Challenges Ahead, but the Momentum Is On
With adaptation as with mitigation, cities will face technical and financial hurdles in meeting the U.S. objectives set forth in the Paris Agreement in the absence of federal leadership. The issue is largely the same as the one Sam Brooks made in GreenTechMedia with respect to GHG reductions: there are some important factors that are simply outside of municipal control, even though there is much cities can do, especially when collaborating with one another, and with regional, state governments and international organizations.
The same holds true for adaption, even though Federal Emergency Management Agency, the Environmental Protection Agency, the NWS and other U.S. agencies have been critical partners for cities in adaption planning, and the future level of support from these agencies is uncertain.

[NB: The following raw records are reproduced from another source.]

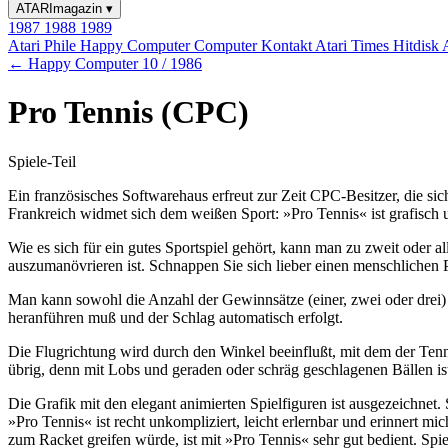
ATARImagazin
▾
1987
1988
1989
Atari Phile
Happy Computer
Computer Kontakt
Atari Times
Hitdisk
← Happy Computer 10 / 1986
Pro Tennis (CPC)
Spiele-Teil
Ein französisches Softwarehaus erfreut zur Zeit CPC-Besitzer, die sich
Frankreich widmet sich dem weißen Sport: »Pro Tennis« ist grafisch un
Wie es sich für ein gutes Sportspiel gehört, kann man zu zweit oder a
auszumanövrieren ist. Schnappen Sie sich lieber einen menschlichen P
Man kann sowohl die Anzahl der Gewinnsätze (einer, zwei oder drei)
heranführen muß und der Schlag automatisch erfolgt.
Die Flugrichtung wird durch den Winkel beeinflußt, mit dem der Tennis
übrig, denn mit Lobs und geraden oder schräg geschlagenen Bällen ist 
Die Grafik mit den elegant animierten Spielfiguren ist ausgezeichne
»Pro Tennis« ist recht unkompliziert, leicht erlernbar und erinnert 
zum Racket greifen würde, ist mit »Pro Tennis« sehr gut bedient. Spi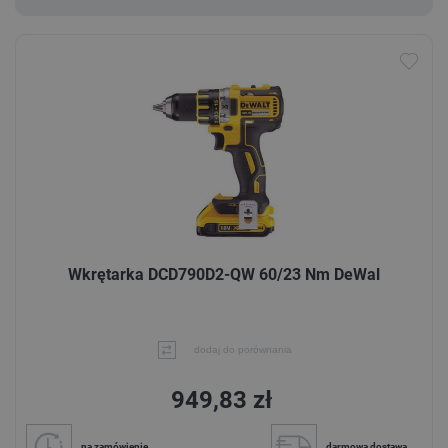
Wkrętarka DCD790D2-QW 60/23 Nm DeWal
dodaj do porównania
949,83 zł
na zamówienie
darmowa dostawa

Financing, too, will certainly be a challenge. Many adaptation measures are not high-tech, but they are high cost, like building seawalls, raising streets and buildings, and relocating or replacing vulnerable infrastructures.
However, many solutions, like green infrastructure technologies (e.g., permeable pavement, vegetated swales, and green roofs) are feasible, as are many smart city technology solutions. And smart city tech has proven to be effective at helping cities do more, for longer, with their existing assets. Moreover, if at cities provide open access to smart city sensor data, the flow of data and knowledge between them and their residents, and between cities and public and private partners at home and abroad, can without a doubt keep the momentum going.